+++ Document segment +++

Peter Luger Slipped Up By Its Own Steak Juice By on August 26, 2012

Famous Long Island and Brooklyn steakhouse Peter Luger lost a bid to have a slip-and-fall case against it dismissed when Nassau County Supreme Court Justice F. Dana Winslow found that circumstantial evidence supported plaintiff’s proposition that the brown oily substance she slipped on was steak juices one of its waiters spilled.  In Chang v. Peter Luger of Long Island Inc., NYLJ 1202567877271, decided August 9, 2012, the plaintiff slipped on a step leading to one of the restaurant’s dining rooms and alleged that the restaurant was liable for negligently maintaining its premises.  Based upon the decision, it seems that all the plaintiff knew about what she slipped on was that it was a dark-brownish oily substance.  But her attorney made the case with an excellent deposition of the restaurant’s manager.

+++ Supplied records +++

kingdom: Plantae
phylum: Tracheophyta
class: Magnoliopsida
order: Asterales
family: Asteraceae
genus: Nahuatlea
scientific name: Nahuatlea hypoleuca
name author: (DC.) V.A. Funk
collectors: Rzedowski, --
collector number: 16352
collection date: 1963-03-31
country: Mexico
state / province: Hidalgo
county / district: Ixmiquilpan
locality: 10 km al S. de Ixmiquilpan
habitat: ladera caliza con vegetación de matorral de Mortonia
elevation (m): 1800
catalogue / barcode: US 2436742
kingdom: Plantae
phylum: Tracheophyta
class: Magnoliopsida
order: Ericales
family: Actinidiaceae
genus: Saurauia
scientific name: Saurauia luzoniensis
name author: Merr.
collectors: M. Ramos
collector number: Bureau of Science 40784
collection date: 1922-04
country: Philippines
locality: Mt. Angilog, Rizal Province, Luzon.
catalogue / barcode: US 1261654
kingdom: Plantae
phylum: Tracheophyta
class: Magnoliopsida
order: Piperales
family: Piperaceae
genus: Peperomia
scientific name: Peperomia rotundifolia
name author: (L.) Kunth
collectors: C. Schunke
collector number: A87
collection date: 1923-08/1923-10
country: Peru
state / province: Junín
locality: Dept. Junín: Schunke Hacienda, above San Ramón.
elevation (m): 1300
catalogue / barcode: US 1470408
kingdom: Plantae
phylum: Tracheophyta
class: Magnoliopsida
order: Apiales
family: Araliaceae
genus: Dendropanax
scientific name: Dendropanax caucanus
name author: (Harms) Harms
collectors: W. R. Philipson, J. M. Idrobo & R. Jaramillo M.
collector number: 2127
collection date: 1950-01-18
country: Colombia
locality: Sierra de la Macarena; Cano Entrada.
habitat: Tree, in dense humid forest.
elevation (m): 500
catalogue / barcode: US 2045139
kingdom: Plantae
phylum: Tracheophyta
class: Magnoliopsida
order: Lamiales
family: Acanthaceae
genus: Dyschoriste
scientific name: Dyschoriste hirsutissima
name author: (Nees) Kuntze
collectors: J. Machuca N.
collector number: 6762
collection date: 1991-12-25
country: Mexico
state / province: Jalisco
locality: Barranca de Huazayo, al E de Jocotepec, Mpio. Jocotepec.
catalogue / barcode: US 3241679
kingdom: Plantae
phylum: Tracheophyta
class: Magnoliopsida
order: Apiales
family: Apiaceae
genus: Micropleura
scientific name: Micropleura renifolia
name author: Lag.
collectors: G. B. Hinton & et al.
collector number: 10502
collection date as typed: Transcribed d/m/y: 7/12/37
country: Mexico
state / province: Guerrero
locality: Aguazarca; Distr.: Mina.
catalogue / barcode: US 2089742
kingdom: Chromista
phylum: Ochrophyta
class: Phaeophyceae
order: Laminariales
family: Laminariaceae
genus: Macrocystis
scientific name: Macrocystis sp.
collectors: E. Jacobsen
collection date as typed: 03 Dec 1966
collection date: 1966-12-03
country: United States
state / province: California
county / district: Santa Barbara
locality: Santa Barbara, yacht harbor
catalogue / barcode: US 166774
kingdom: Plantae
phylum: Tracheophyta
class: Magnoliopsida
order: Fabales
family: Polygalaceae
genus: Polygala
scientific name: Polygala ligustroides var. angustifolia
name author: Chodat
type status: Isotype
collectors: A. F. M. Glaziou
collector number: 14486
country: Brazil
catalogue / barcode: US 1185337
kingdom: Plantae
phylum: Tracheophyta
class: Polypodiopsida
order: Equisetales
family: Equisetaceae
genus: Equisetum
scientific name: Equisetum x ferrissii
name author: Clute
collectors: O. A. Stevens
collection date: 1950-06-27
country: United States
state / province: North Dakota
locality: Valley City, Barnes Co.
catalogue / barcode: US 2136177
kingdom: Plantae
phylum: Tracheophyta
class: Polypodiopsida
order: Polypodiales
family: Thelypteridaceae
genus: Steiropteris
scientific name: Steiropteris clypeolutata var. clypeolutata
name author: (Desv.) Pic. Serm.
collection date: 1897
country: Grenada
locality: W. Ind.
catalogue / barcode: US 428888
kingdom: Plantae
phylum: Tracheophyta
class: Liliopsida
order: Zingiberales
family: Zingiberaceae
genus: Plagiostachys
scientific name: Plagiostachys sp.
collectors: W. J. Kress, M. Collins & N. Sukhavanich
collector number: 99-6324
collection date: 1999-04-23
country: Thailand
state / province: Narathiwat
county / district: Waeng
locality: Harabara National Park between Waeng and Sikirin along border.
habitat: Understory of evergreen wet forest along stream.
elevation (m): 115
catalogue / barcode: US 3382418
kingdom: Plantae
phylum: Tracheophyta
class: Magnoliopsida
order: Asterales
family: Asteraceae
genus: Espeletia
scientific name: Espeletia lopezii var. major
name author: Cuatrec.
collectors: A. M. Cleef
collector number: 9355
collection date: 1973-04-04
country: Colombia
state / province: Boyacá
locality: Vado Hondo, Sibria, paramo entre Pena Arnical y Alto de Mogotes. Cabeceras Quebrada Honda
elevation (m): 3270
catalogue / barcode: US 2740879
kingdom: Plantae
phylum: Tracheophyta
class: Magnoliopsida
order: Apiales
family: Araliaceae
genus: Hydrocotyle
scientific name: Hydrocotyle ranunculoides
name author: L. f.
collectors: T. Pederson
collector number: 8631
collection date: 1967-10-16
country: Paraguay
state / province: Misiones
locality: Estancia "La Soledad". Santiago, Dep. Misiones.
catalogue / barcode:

+++

Stated goal ▸
Go on with the article about the Peter Luger slip-and-fall case, starting after its last sentence. The items come from a separate source and have no connection to the article.

Result of the task ▸
Specifically, the manager testified that waiters typically carry steak to customers on platters that are over a foot wide and no more than two inches deep, that those platters normally contain a mixture of steak juice and butter, and that waiters typically carry two platters at a time. He further testified that generally over ninety percent of customers at the restaurant order steak, that the restaurant probably served between 500 and 600 customers on the evening of the incident, that the restaurant contained three dining rooms in which customers eat steak, that one of the dining rooms, known as the "London Room," had eight tables and a seating capacity of thirty-two people, that each table probably seated at least two or three sets of customers for dinner that evening, that the restaurant opened at 11:00 a.m. that day and closed at approximately 10:00 p.m., and that waiters bringing food to customers in the London Room must carry the food down the same step upon which plaintiff slipped and fell.

The court also found that in light of the absence from the record of any evidence of an alternative source of a dark-brownish oily substance, a jury could reasonably infer that if such a substance was present, then that substance was a mixture of steak juice and butter, and one of defendant's employees spilled it there from a platter that he or she was carrying.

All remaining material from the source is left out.